*Anhand der Informationen*:
1: Entnimm dem Text über Wärme und Gemeinschaft den Abschnitt zwischen „Aber man wärmte“ und „nach dem Lagerfeuer.“, beide eingeschlossen.
2: Fasse den Text über Wärme und Gemeinschaft in zwei Sätzen zusammen.

*Text des Dokuments*:
──────

Zwei Grad, Nieselregen, Wind
aus Südwest. Echtes Usselwetter. Die Feuchtigkeit, die Kälte kriecht langsam
unter die Jacke, unter den Schal. Widerlich.
Also nix wie nach Hause, nix
wie rein ins Warme. Am besten ein heißes Bad nehmen.
Nur leider ist ja gerade Klimakrise
und Energiekrise zusammen. Heiße Bäder, komfortabel beheizte Wohnungen – von
all diesen Segnungen des Fortschrittes müssen wir uns ja – zumindest gedanklich
– verabschieden. Sparen ist das neue Chick. 19 Grad Raumtemperatur, kalt
duschen, Auto stehen lassen – sogar das Streamen ist inzwischen verdächtig.
Gute Frage übrigens, wie
unsere Altvorderen das gemacht haben, sich im Winter warm zu halten.
Die menschliche Kultur hat
sich am Lagerfeuer entwickelt, vor weit über einer Million Jahren. Hier hat man
sich aufgewärmt, gekocht und erzählt. Im Lauf der Zeiten sind die Heizungen
technisch raffinierter geworden:
Nur das bis zum 21.
Jahrhundert nirgendwo von oben bis unten geheizt wurde.
Meist war nur die Küche das
Wärmezentrum. Selbst im Versailler Schloss der französischen Könige blieben ein
Drittel der fast 2000 Zimmer eiskalt.
Aber man wärmte sich in
Gemeinschaft.
Zum Beispiel in öffentlichen
Badehäusern, die seit den Zeiten der römischen Thermen fester Bestandteil des
sozialen Lebens in Europa sind. Und es gibt kein Badehaus ohne soziale
Interaktion.
Wärme ist mehr als nur eine
Frage der Raumtemperatur. Wärme ist eine Frage des sozialen Miteinanders.
Unsere tiefe Sehnsucht nach dem Lagerfeuer.
In der Glut wird jene soziale
Energie erzeugt, ohne die es menschliche Kultur, Gesellschaft und Wirtschaft nicht
geben würde.
Gemeinschaft ist das Stichwort,
nicht Raumtemperatur.

──────

*Eingabedaten*:
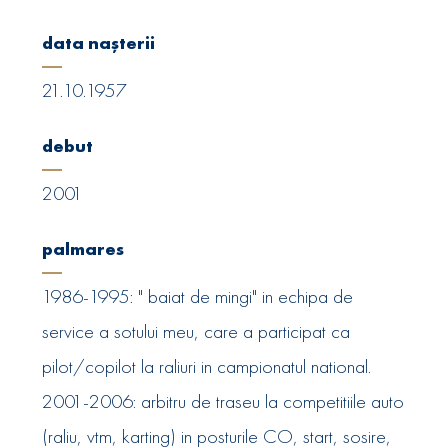
data nașterii
21.10.1957
debut
2001
palmares
1986-1995: " baiat de mingi" in echipa de
service a sotului meu, care a participat ca
pilot/copilot la raliuri in campionatul national.
2001-2006: arbitru de traseu la competitiile auto
(raliu, vtm, karting) in posturile CO, start, sosire,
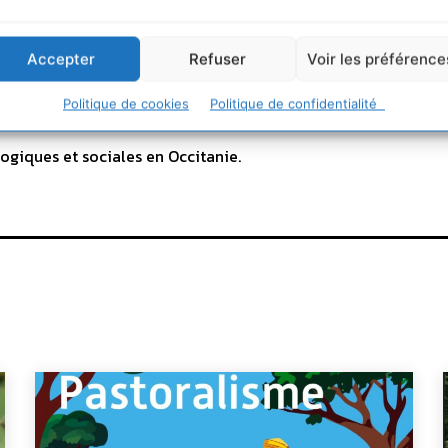
Accepter
Refuser
Voir les préférence
Politique de cookies
Politique de confidentialité
ogiques et sociales en Occitanie.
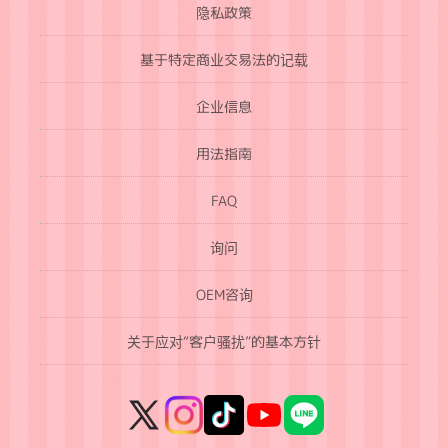
隐私政策
基于特定商业交易法的记载
企业信息
用法指南
FAQ
询问
OEM咨询
关于应对“客户骚扰”的基本方针
X
Instagram
TikTok
YouTube
LINE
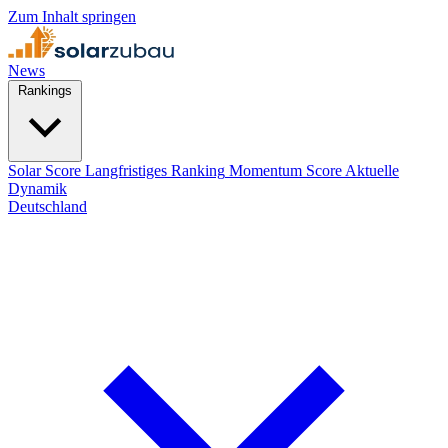
Zum Inhalt springen
News
Rankings
Solar Score
Langfristiges Ranking
Momentum Score
Aktuelle
Dynamik
Deutschland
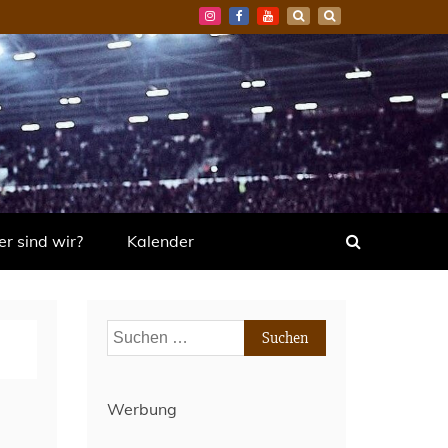
r sind wir?
Kalender
Suchen
nach:
Werbung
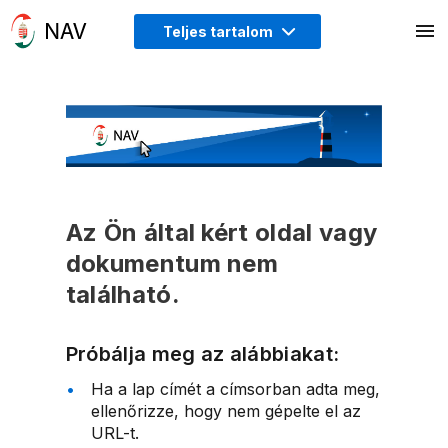
Teljes tartalom
Az Ön által kért oldal vagy
dokumentum nem
található.
Próbálja meg az alábbiakat:
Ha a lap címét a címsorban adta meg,
ellenőrizze, hogy nem gépelte el az
URL-t.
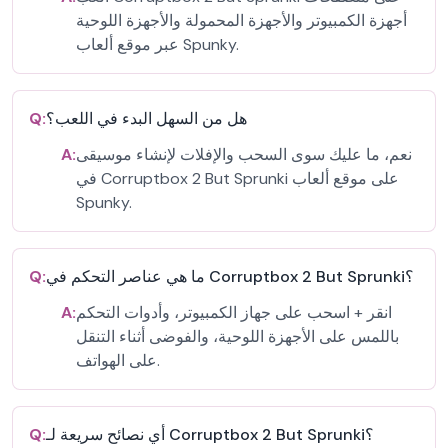
أجهزة الكمبيوتر والأجهزة المحمولة والأجهزة اللوحية
عبر موقع ألعاب Spunky.
هل من السهل البدء في اللعب؟
Q:
نعم، ما عليك سوى السحب والإفلات لإنشاء موسيقى
A:
في Corruptbox 2 But Sprunki على موقع ألعاب
Spunky.
ما هي عناصر التحكم في Corruptbox 2 But Sprunki؟
Q:
انقر + اسحب على جهاز الكمبيوتر، وأدوات التحكم
A:
باللمس على الأجهزة اللوحية، والفوضى أثناء التنقل
على الهواتف.
أي نصائح سريعة لـ Corruptbox 2 But Sprunki؟
Q:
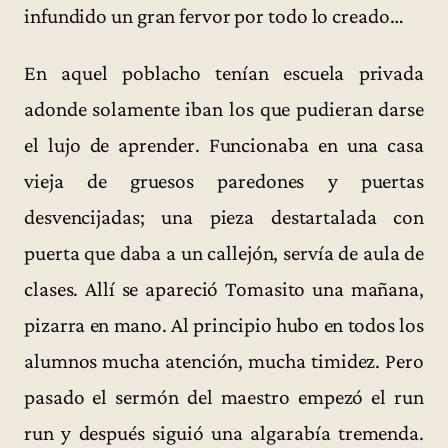
infundido un gran fervor por todo lo creado…
En aquel poblacho tenían escuela privada
adonde solamente iban los que pudieran darse
el lujo de aprender. Funcionaba en una casa
vieja de gruesos paredones y puertas
desvencijadas; una pieza destartalada con
puerta que daba a un callejón, servía de aula de
clases. Allí se apareció Tomasito una mañana,
pizarra en mano. Al principio hubo en todos los
alumnos mucha atención, mucha timidez. Pero
pasado el sermón del maestro empezó el run
run y después siguió una algarabía tremenda.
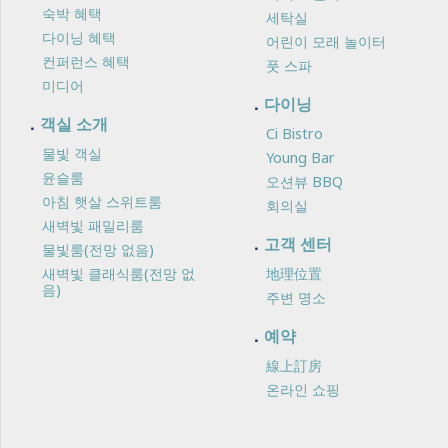
숙박 혜택
세탁실
다이닝 혜택
어린이 모래 놀이터
컨퍼런스 혜택
풋 스파
미디어
다이닝
객실 소개
Ci Bistro
물빛 객실
Young Bar
윤슬룸
오션뷰 BBQ
아침 햇살 스위트룸
회의실
새벽빛 패밀리룸
고객 센터
물빛룸(전망 없음)
새벽빛 클래식룸(전망 없
地理位置
음)
주변 명소
예약
線上訂房
온라인 쇼핑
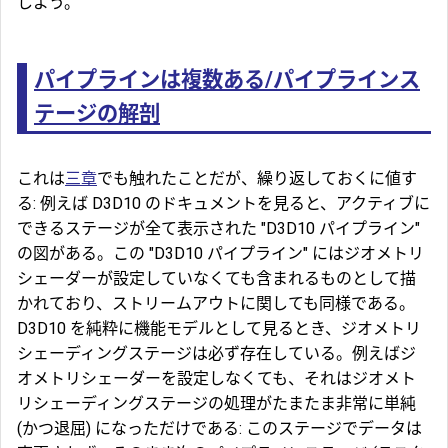
しよう。
パイプラインは複数ある/パイプラインス
テージの解剖
これは
三章
でも触れたことだが、繰り返しておくに値す
る: 例えば D3D10 のドキュメントを見ると、アクティブに
できるステージが全て表示された "D3D10 パイプライン"
の図がある。この "D3D10 パイプライン" にはジオメトリ
シェーダーが設定していなくても含まれるものとして描
かれており、
ストリームアウト
に関しても同様である。
D3D10 を純粋に機能モデルとして見るとき、ジオメトリ
シェーディングステージは必ず存在している。例えばジ
オメトリシェーダーを設定しなくても、それはジオメト
リシェーディングステージの処理がたまたま非常に単純
(かつ退屈) になっただけである: このステージでデータは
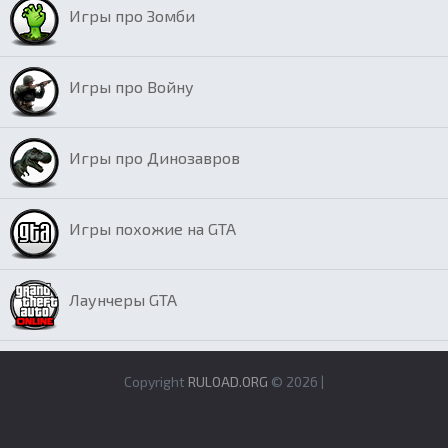
Игры про Зомби
Игры про Войну
Игры про Динозавров
Игры похожие на GTA
Лаунчеры GTA
Copyright
RULOAD.ORG
© 2026 |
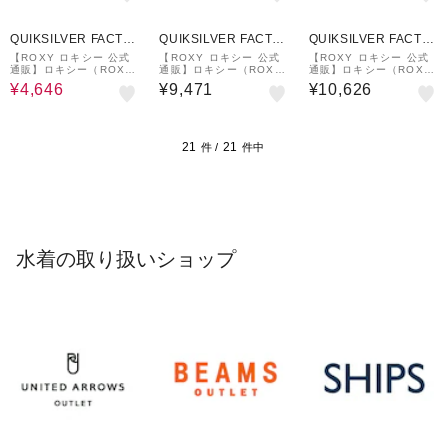
ィメンズ フィットネス水
ィメンズ ボードショーツ
着
7%OFF
QUIKSILVER FACTO
QUIKSILVER FACTO
QUIKSILVER FACTO
RY OUTLET STORE
RY OUTLET STORE
RY OUTLET STORE
【ROXY ロキシー 公式
【ROXY ロキシー 公式
【ROXY ロキシー 公式
通販】ロキシー（ROX
通販】ロキシー（ROX
通販】ロキシー（ROX
Y）【OUTLET】Roxy N
Y）【OUTLET】Roxy C
Y）【OUTLET】Roxy T
¥4,646
¥9,471
¥10,626
EW FASHION BOARD
OASTAL ESCAPE BIK
IDE & TAN ウィメンズ
SHORT
INI ウィメンズ ビキニセ
ビキニセット
ット
21
21
件 /
件中
水着の取り扱いショップ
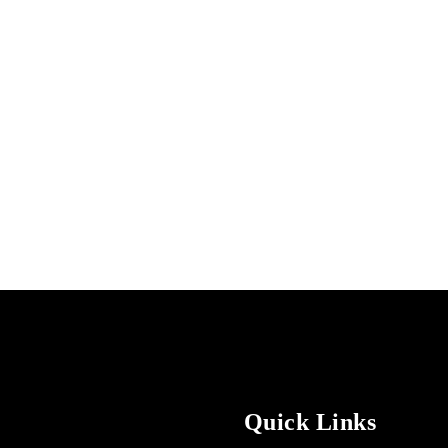
Quick Links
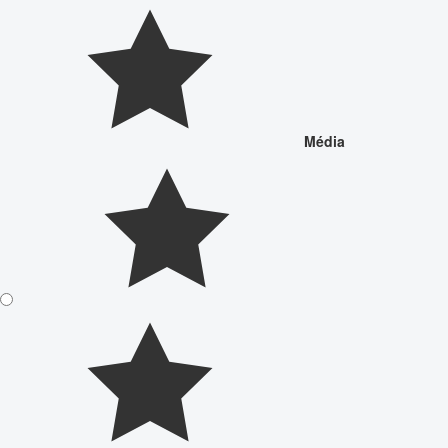
Média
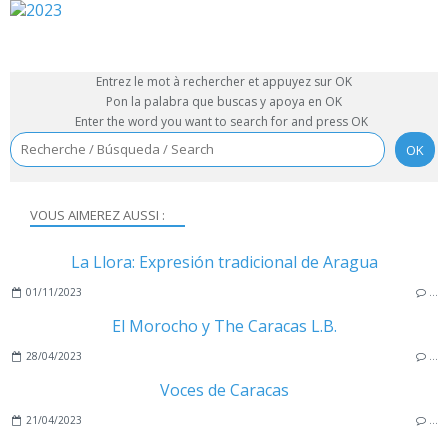
Entrez le mot à rechercher et appuyez sur OK
Pon la palabra que buscas y apoya en OK
Enter the word you want to search for and press OK
VOUS AIMEREZ AUSSI :
La Llora: Expresión tradicional de Aragua
01/11/2023
…
El Morocho y The Caracas L.B.
28/04/2023
…
Voces de Caracas
21/04/2023
…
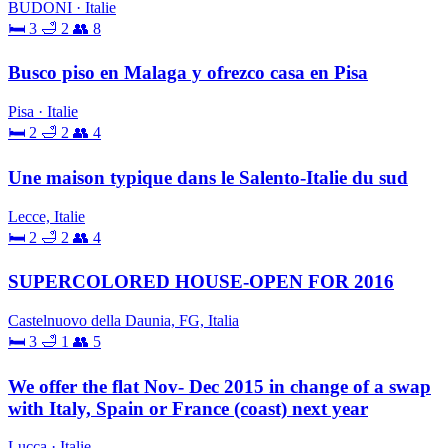
BUDONI · Italie
🛏 3
🛁 2
👥 8
Busco piso en Malaga y ofrezco casa en Pisa
Pisa · Italie
🛏 2
🛁 2
👥 4
Une maison typique dans le Salento-Italie du sud
Lecce, Italie
🛏 2
🛁 2
👥 4
SUPERCOLORED HOUSE-OPEN FOR 2016
Castelnuovo della Daunia, FG, Italia
🛏 3
🛁 1
👥 5
We offer the flat Nov- Dec 2015 in change of a swap
with Italy, Spain or France (coast) next year
Lucca · Italie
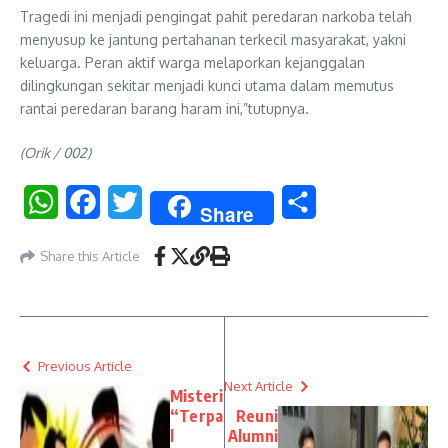
​Tragedi ini menjadi pengingat pahit peredaran narkoba telah
menyusup ke jantung pertahanan terkecil masyarakat, yakni
keluarga. Peran aktif warga melaporkan kejanggalan
dilingkungan sekitar menjadi kunci utama dalam memutus
rantai peredaran barang haram ini,”tutupnya.
(Orik / 002)
WhatsApp
Facebook
Twitter
Share
Share
Share this Article
Previous Article
Next Article
Misteri
“Terpa
Reuni
l
Alumni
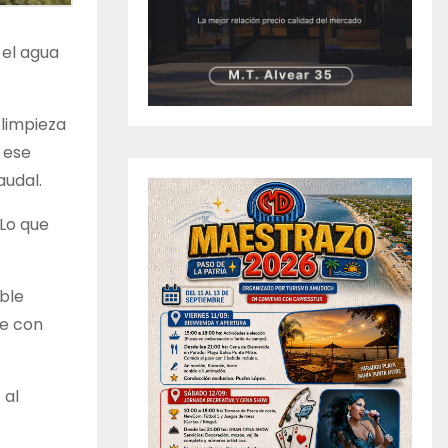
 el agua
 limpieza
 ese
audal.
 Lo que
ble
úe con
 al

──────

*Lösungen der Aufgaben*:
1:
Aber man wärmte sich in
Gemeinschaft.
Zum Beispiel in öffentlichen
Badehäusern, die seit den Zeiten der römischen Thermen fester Bestandteil des
sozialen Lebens in Europa sind. Und es gibt kein Badehaus ohne soziale
Interaktion.
Wärme ist mehr als nur eine
Frage der Raumtemperatur. Wärme ist eine Frage des sozialen Miteinanders.
Unsere tiefe Sehnsucht nach dem Lagerfeuer.

2: Bei kaltem, nassem Wetter zieht es einen ins Warme, doch Klima- und Energiekrise verlangen Sparen, etwa 19 Grad Raumtemperatur, kaltes Duschen und das Stehenlassen des Autos. Bis zum 21. Jahrhundert wurde nirgendwo von oben bis unten geheizt, man wärmte sich vielmehr in Gemeinschaft, am Lagerfeuer oder in öffentlichen Badehäusern, denn Wärme ist vor allem eine Frage des sozialen Miteinanders.